Tod des Haustiers: (K)ein Grund für Krankmeldung?
In knapp jedem zweiten Haushalt hierzulande leben Haustiere. Katzen haben dabei die Nase vorn, gefolgt von Hunden. Für viele Tierbesitzer:innen ist die Bindung zum Vierbeiner besonders stark. Umso größer ist die Trauer, wenn dieses verstirbt. Doch was gilt beim Tod des Haustiers – ist das ein Grund für eine Krankmeldung auf der Arbeit?
Generell gilt: Anders als beim Tod von nahen Angehörigen gilt für den Tod des Haustiers kein Anspruch auf Sonderurlaub – ganz gleich, wie lange der Vierbeiner mit im Haushalt gelebt hat und/oder wie eng die Bindung zu ihm ist. Denn Tiere sind nicht mit menschlichen Familienmitgliedern gleichzusetzen. Verstirbt das Haustier, können Angestellte also nicht einfach so bezahlt zu Hause bleiben.
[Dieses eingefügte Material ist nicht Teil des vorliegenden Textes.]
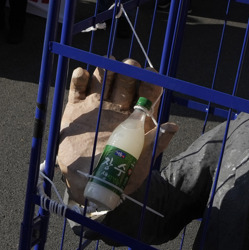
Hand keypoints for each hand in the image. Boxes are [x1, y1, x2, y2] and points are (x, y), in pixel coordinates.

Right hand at [56, 60, 177, 200]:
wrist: (88, 184)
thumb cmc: (118, 174)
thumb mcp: (140, 161)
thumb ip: (155, 142)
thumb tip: (172, 126)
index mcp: (135, 117)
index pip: (146, 93)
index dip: (150, 82)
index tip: (151, 75)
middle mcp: (117, 108)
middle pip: (125, 80)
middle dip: (129, 70)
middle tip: (129, 67)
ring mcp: (96, 107)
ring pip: (102, 79)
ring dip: (105, 68)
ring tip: (107, 65)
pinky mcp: (76, 110)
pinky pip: (77, 89)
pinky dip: (79, 78)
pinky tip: (82, 74)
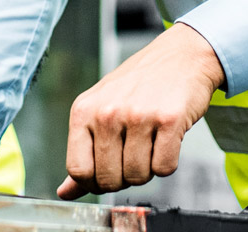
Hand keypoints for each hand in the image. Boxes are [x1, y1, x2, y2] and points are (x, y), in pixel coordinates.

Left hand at [57, 22, 224, 199]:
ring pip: (137, 177)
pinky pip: (164, 168)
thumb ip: (83, 152)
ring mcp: (138, 115)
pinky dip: (167, 162)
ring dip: (147, 169)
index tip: (107, 172)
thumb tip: (65, 191)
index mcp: (83, 111)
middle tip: (134, 153)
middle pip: (108, 179)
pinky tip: (166, 139)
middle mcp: (107, 112)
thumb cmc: (139, 85)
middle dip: (124, 177)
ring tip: (150, 141)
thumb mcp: (100, 110)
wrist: (182, 56)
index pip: (78, 170)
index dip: (94, 182)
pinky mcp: (169, 119)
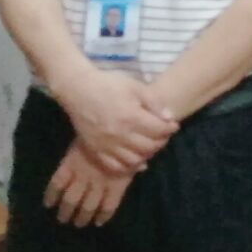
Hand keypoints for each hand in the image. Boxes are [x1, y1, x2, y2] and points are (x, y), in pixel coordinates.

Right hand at [44, 141, 134, 227]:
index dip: (104, 215)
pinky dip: (51, 195)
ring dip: (67, 212)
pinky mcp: (68, 166)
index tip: (98, 223)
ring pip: (72, 200)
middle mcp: (98, 182)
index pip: (110, 205)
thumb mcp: (135, 148)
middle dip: (82, 218)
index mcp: (116, 180)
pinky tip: (48, 203)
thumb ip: (136, 161)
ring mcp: (81, 175)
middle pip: (88, 207)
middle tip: (76, 224)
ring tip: (63, 219)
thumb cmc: (124, 133)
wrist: (103, 117)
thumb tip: (143, 169)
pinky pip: (57, 184)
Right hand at [54, 67, 177, 172]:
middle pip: (148, 147)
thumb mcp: (136, 86)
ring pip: (134, 160)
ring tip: (150, 145)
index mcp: (131, 117)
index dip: (170, 129)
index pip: (158, 131)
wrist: (78, 90)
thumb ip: (154, 102)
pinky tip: (135, 160)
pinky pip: (115, 166)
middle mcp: (119, 135)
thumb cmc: (109, 84)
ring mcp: (106, 145)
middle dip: (161, 142)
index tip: (173, 125)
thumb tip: (169, 118)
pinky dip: (128, 166)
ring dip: (146, 155)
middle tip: (163, 135)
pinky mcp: (95, 150)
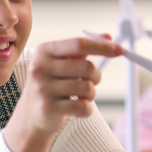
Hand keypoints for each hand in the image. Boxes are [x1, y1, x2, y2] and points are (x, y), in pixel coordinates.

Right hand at [3, 37, 121, 151]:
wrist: (30, 115)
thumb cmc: (51, 84)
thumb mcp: (62, 63)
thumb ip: (83, 49)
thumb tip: (108, 36)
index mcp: (44, 51)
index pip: (78, 44)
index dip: (102, 47)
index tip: (120, 50)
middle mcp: (40, 68)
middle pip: (86, 67)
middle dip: (96, 76)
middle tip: (92, 81)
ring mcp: (43, 88)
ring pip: (87, 88)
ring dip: (91, 94)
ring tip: (80, 96)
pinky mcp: (48, 108)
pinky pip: (83, 107)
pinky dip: (86, 109)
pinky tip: (76, 108)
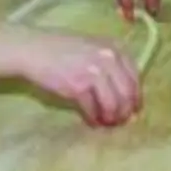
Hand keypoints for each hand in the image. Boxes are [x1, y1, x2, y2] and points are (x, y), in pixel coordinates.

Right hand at [20, 31, 141, 127]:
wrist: (34, 50)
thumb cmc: (62, 49)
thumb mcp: (93, 47)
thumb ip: (111, 64)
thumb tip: (126, 93)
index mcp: (115, 47)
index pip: (136, 77)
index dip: (136, 97)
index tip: (134, 109)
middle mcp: (109, 58)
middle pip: (128, 93)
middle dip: (126, 111)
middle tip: (121, 121)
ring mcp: (94, 72)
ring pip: (113, 104)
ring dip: (111, 118)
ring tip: (107, 123)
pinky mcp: (78, 87)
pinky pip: (92, 110)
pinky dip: (93, 119)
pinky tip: (92, 122)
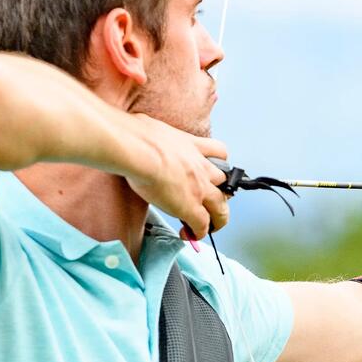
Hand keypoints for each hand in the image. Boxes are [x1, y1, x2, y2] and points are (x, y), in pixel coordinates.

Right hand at [121, 114, 229, 239]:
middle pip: (226, 184)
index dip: (219, 163)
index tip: (213, 171)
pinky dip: (198, 232)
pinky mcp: (191, 207)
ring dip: (218, 219)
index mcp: (193, 147)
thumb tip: (135, 126)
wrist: (138, 149)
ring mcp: (199, 189)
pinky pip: (202, 225)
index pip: (219, 152)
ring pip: (221, 208)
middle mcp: (202, 168)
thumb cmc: (137, 135)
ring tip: (210, 227)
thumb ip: (152, 134)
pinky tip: (189, 234)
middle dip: (221, 196)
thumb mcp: (152, 128)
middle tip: (213, 205)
Anders verhält es sich jedoch, wenn die Trauer über den Verlust dazu führt, dass Beschäftigte aus gesundheitlichen Gründen nicht mehr arbeiten können – beispielsweise aufgrund einer starken psychischen Belastung, genau einer depressiven Episode, die die Arbeitsleistung erheblich beeinträchtigt, oder wenn die Trauer auch körperliche Auswirkungen wie Schlafstörungen, Angstzustände und Co. hat. Hierbei kommt es jedoch auf die Einschätzung des/der behandelnden Ärzt:in an.
Fest steht: Erfolgt eine Krankschreibung, müssen Beschäftigte zwar Arbeitgebende darüber informieren und mitteilen, wie lange sie voraussichtlich ausfallen. Doch die Diagnose muss nicht preisgegeben werden und wird auch bei der elektronischen Arbeitsunfähigkeit nicht mit übermittelt.
Tod des Haustiers: Besser Urlaub statt Krankmeldung?
Anstelle einer Krankmeldung nach dem Tod des Haustiers können Betroffene offen mit Arbeitgebenden über alternative Lösungen wie Urlaub, Überstundenabbau oder eine kurzfristige Freistellung sprechen, um das Vertrauensverhältnis nicht zu belasten.
Übrigens: Auch eine Erkrankung des Haustiers ist in der Regel kein Grund, von der Arbeit fernzubleiben. Es gilt jedoch, den Grundsatz des Tierwohls zu beachten. Demnach müssen Tierhalter:innen stets „für die ausreichende medizinische Versorgung des eigenen Haustieres sorgen“, heißt es vom Deutschen Gewerkschaftsbund (DGB). Erfordert beispielsweise der gesundheitliche Zustand des Tieres eine sofortige Behandlung und kann sich niemand anderes darum kümmern, muss der/die Arbeitgeber:in Angestellte dafür freistellen – Stichwort Freistellung bei Zwangslage –, allerdings ohne Bezahlung.